=== WHAT THE TASK ASKS ===
Could you express all of the material below as a numbered list, one item per line, leaving out the blank lines?

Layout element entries
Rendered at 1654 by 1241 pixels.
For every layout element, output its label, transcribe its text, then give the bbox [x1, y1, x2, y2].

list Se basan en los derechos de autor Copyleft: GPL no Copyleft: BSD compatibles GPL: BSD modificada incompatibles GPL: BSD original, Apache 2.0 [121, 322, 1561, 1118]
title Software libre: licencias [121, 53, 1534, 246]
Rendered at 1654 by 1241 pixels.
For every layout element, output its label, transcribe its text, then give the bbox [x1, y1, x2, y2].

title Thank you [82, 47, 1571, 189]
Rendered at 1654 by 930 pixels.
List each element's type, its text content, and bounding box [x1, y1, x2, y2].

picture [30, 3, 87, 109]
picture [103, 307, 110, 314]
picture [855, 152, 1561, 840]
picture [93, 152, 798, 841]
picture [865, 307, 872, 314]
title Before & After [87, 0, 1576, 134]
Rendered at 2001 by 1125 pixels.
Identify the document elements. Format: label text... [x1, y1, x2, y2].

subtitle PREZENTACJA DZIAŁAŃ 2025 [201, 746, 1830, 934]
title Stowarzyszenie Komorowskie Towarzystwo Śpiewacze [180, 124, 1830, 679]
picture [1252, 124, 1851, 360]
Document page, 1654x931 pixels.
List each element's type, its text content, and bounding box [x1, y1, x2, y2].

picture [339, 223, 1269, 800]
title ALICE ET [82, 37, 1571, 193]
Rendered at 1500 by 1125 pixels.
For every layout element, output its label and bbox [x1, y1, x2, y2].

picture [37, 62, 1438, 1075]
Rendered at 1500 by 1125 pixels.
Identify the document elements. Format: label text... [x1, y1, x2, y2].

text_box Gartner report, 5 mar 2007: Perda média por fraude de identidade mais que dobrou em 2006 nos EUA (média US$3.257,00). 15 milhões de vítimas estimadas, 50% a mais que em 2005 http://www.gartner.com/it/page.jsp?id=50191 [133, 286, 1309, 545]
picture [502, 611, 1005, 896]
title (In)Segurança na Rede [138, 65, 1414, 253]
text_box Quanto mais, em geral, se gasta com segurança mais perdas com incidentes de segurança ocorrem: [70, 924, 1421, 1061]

=== WRITTEN RESPONSE ===
1. Rendered at 1654 by 1241 pixels.
2. For every layout element, output its label, transcribe its text, then give the bbox [x1, y1, x2, y2].
3. list Se basan en los derechos de autor Copyleft: GPL no Copyleft: BSD compatibles GPL: BSD modificada incompatibles GPL: BSD original, Apache 2.0 [121, 322, 1561, 1118]
4. title Software libre: licencias [121, 53, 1534, 246]
5. Rendered at 1654 by 1241 pixels.
6. For every layout element, output its label, transcribe its text, then give the bbox [x1, y1, x2, y2].
7. title Thank you [82, 47, 1571, 189]
8. Rendered at 1654 by 930 pixels.
9. List each element's type, its text content, and bounding box [x1, y1, x2, y2].
10. picture [30, 3, 87, 109]
11. picture [103, 307, 110, 314]
12. picture [855, 152, 1561, 840]
13. picture [93, 152, 798, 841]
14. picture [865, 307, 872, 314]
15. title Before & After [87, 0, 1576, 134]
16. Rendered at 2001 by 1125 pixels.
17. Identify the document elements. Format: label text... [x1, y1, x2, y2].
18. subtitle PREZENTACJA DZIAŁAŃ 2025 [201, 746, 1830, 934]
19. title Stowarzyszenie Komorowskie Towarzystwo Śpiewacze [180, 124, 1830, 679]
20. picture [1252, 124, 1851, 360]
21. Document page, 1654x931 pixels.
22. List each element's type, its text content, and bounding box [x1, y1, x2, y2].
23. picture [339, 223, 1269, 800]
24. title ALICE ET [82, 37, 1571, 193]
25. Rendered at 1500 by 1125 pixels.
26. For every layout element, output its label and bbox [x1, y1, x2, y2].
27. picture [37, 62, 1438, 1075]
28. Rendered at 1500 by 1125 pixels.
29. Identify the document elements. Format: label text... [x1, y1, x2, y2].
30. text_box Gartner report, 5 mar 2007: Perda média por fraude de identidade mais que dobrou em 2006 nos EUA (média US$3.257,00). 15 milhões de vítimas estimadas, 50% a mais que em 2005 http://www.gartner.com/it/page.jsp?id=50191 [133, 286, 1309, 545]
31. picture [502, 611, 1005, 896]
32. title (In)Segurança na Rede [138, 65, 1414, 253]
33. text_box Quanto mais, em geral, se gasta com segurança mais perdas com incidentes de segurança ocorrem: [70, 924, 1421, 1061]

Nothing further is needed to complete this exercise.